To make fresh egg pasta, traditional in parts of northern Italy, mound 3 to 5 cups of flour on a board, the quantity depending on how many are being served, and make a deep well in the center. Crack 3 to 5 eggs, one by one, in the center. Then, using a fork, break the yolks and beat the eggs, slowly drawing in flour from the walls of the well; be careful not to let the eggs break through. After the dough has come together, knead it for 5 minutes or so, kneading olive oil into the outside. Form into a ball and set aside, well covered, to rest for at least 30 minutes before rolling out.

SARA’S NOTES ON MAKING AND ROLLING OUT PASTA

One of the cornerstones of successful pasta making is to use as little added flour as necessary. Too much flour toughens the dough. With that in mind, I like to use a large board or wooden countertop for making the dough and for rolling it out.

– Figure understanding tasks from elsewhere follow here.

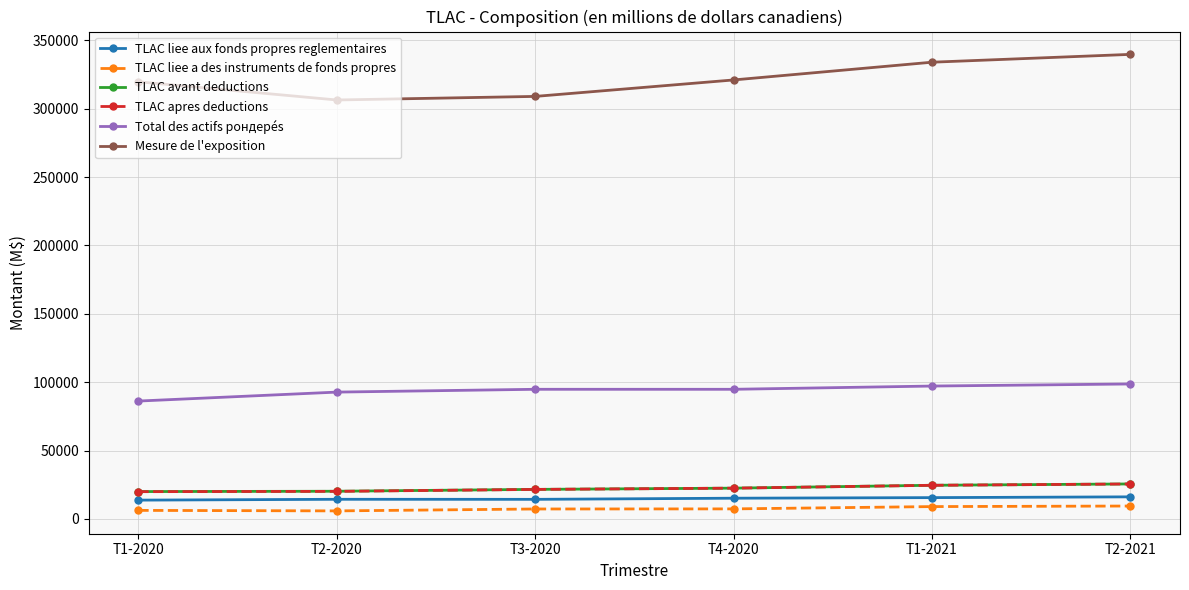

True or false: Mesure de l'exposition and Total des actifs pондерés intersect in this chart.

False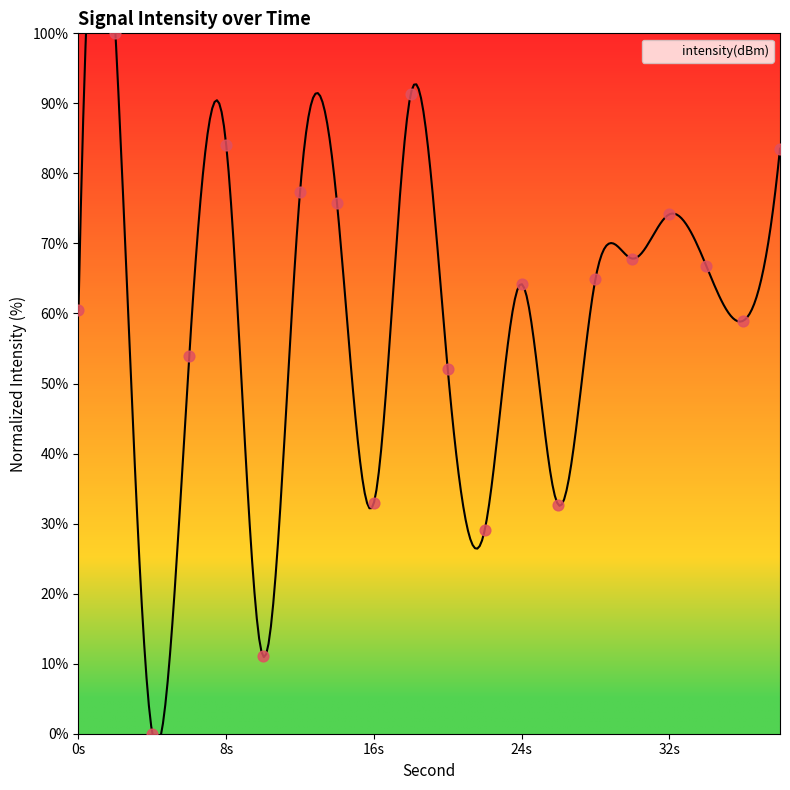

What is the change in value from 28 to 34?

+2.0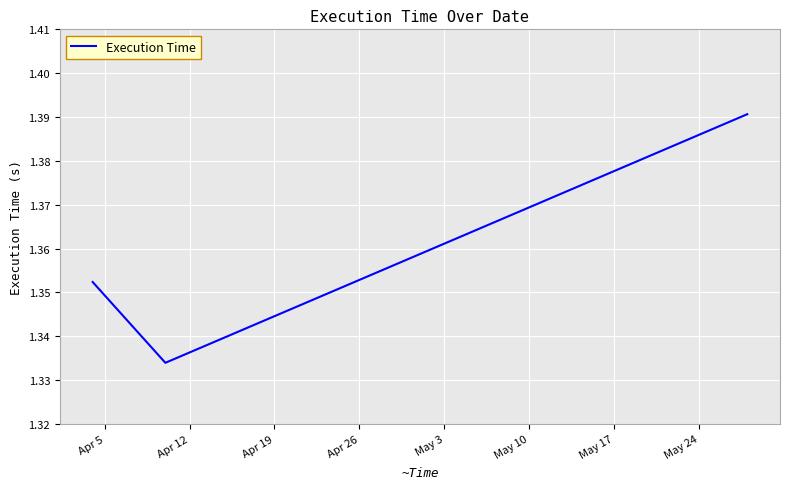

Count the values in the range 1 to 2.

3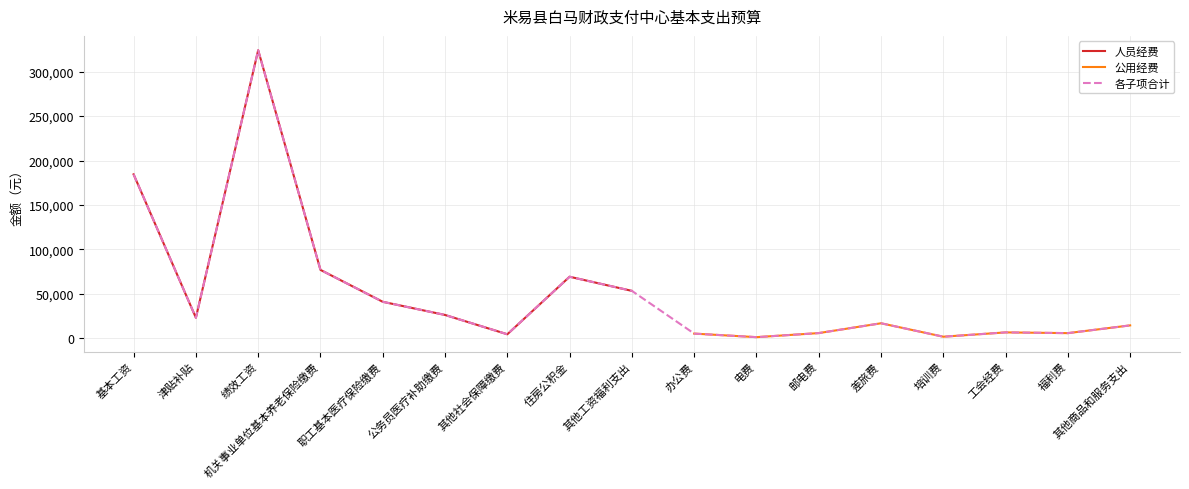

True or false: 各子项合计 has more than 2 points higher than both neighbors.

True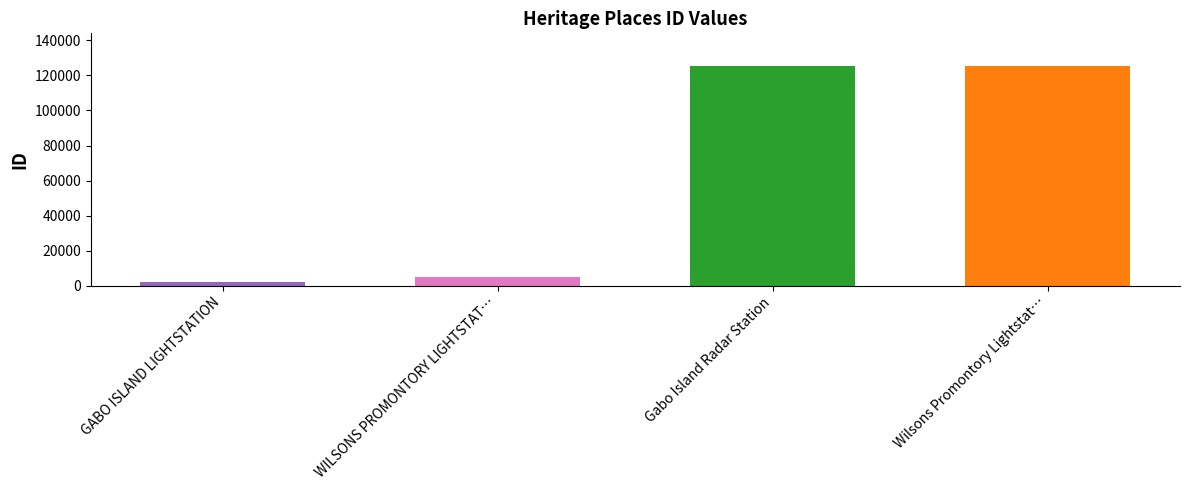

How many bars are there in total?

4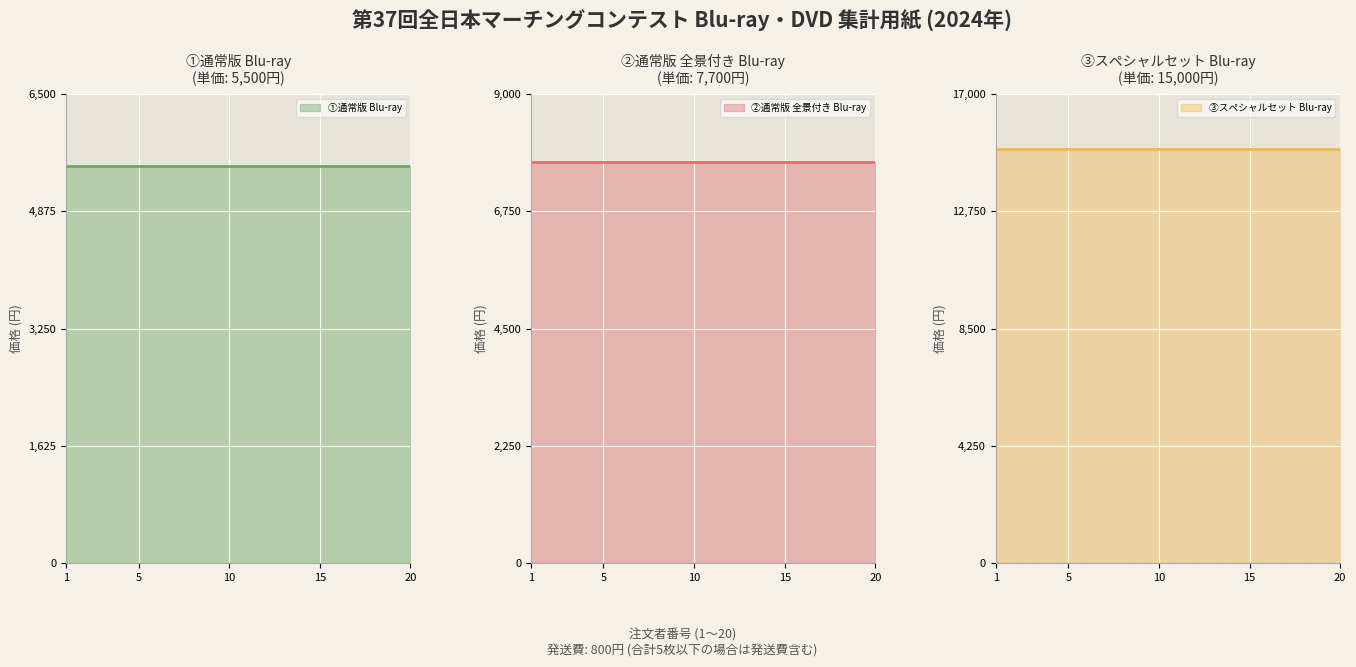

The value of ③スペシャルセット Blu-ray at 8 is 15000. True or false?

True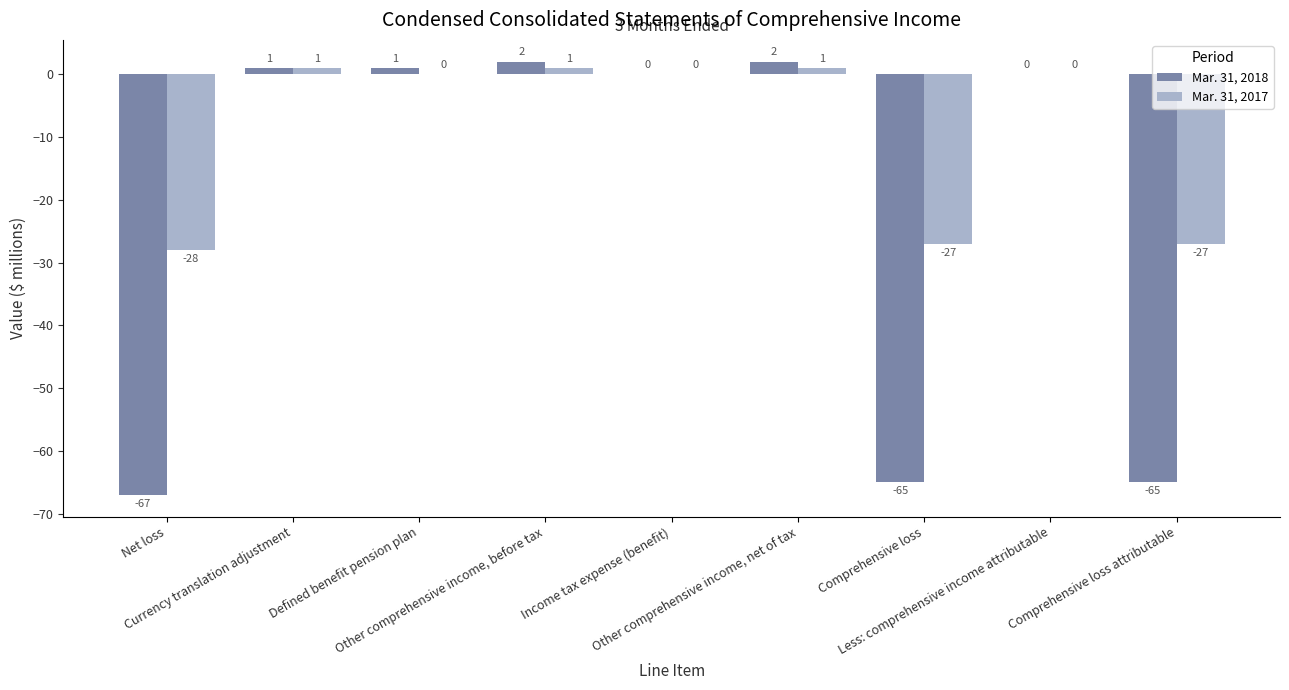

What is the sum of all Mar. 31, 2018 values?

-191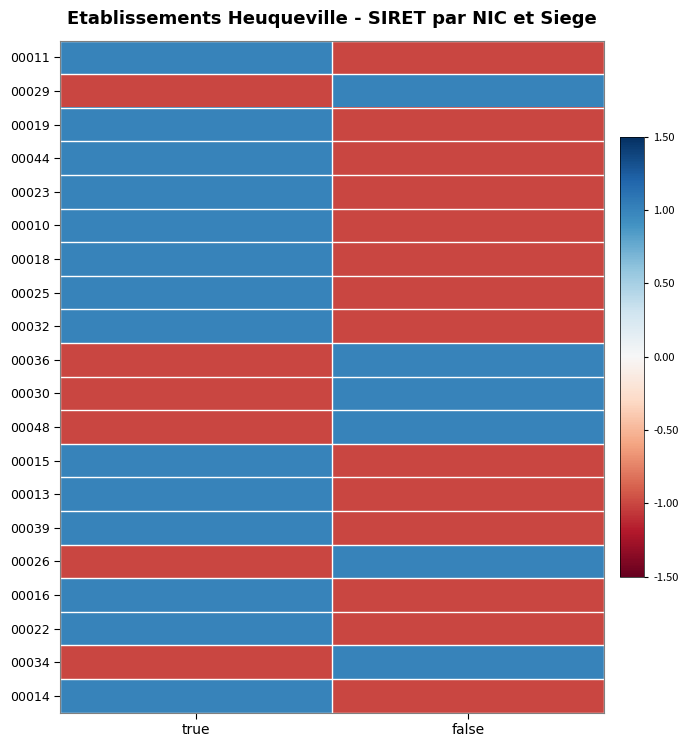

Rank the series at true from highest to lowest value.

00011, 00019, 00044, 00023, 00010, 00018, 00025, 00032, 00015, 00013, 00039, 00016, 00022, 00014, 00029, 00036, 00030, 00048, 00026, 00034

I mound the flour on the board and form a deep well in the center, cracking eggs and adding water to the well. Using a fork, I break the yolks and beat the eggs right in the well, slowly drawing in flour from the inner walls of the well to mix with the liquid in the center, being careful not to let the eggy liquid break through the flour wall and deluge the board. (Note that many cooks prefer to mound the flour and start mixing the eggs in a large mixing bowl to prevent the eggs from leaking out and making a mess.) When the dough is formed and it’s no longer possible to mix with a fork, but it’s still too sticky and wet to use my hands, I use a baker’s bench scraper, scraping and turning over, constantly adding a bit more of the flour on the board. At the end I use my hands to knead the dough smooth for five minutes or so, depending on the recipe. Finally, I knead a couple of tablespoons of extra-virgin olive oil into the outside of the mass of dough, then wrap the dough tightly with plastic wrap and set it aside to rest for at least thirty minutes, overnight if refrigerated.

When I’m ready to roll out the dough, I dust the board down with flour and cut off a portion of dough about the size of a lemon, leaving the rest wrapped until I’m ready to use it. I dust the working portion heavily with flour and begin rolling it out on the widest opening of the pasta machine. I roll the whole thing through, dust it with flour again, and fold it lengthwise into thirds, working to form an even shape. Then I roll it through on the widest setting once more. I do this at least three times in order to get a very even, supple shape, but also to work in more flour. If the dough is very wet or relaxed, I continue to fold and flour a few more turns. Then, when I’m satisfied with the texture, I begin rolling the dough out for real, rolling and dusting lightly with flour after each roll-through, reducing the size of the opening every couple of times. How thin I make it depends on what I’m going to make. If I plan to cut tagliatelle or tagliolini or make pasta alla chitarra, I take it down to two or three notches on the pasta machine before the end. But if I’m making ravioli or another filled pasta, I want it to be as thin as possible, so I take it down to the narrowest opening, being careful to dust lightly with flour and handle the dough carefully and gently with my hands.

When I’m cutting ravioli or another filled pasta, I scatter a bed of semolina or fine cornmeal on a sheet pan or tray for the finished shapes to rest on; it prevents the filled pastas from sticking and, unlike all-purpose flour, will fall off in the pasta cooking water. If I’m cutting noodles, I toss them frequently in flour, durum or regular flour, depending on what I used to make the pasta. I curl them into nests and let them dry a little on a cookie rack or grid, tossing them occasionally so they don’t slump and clump together.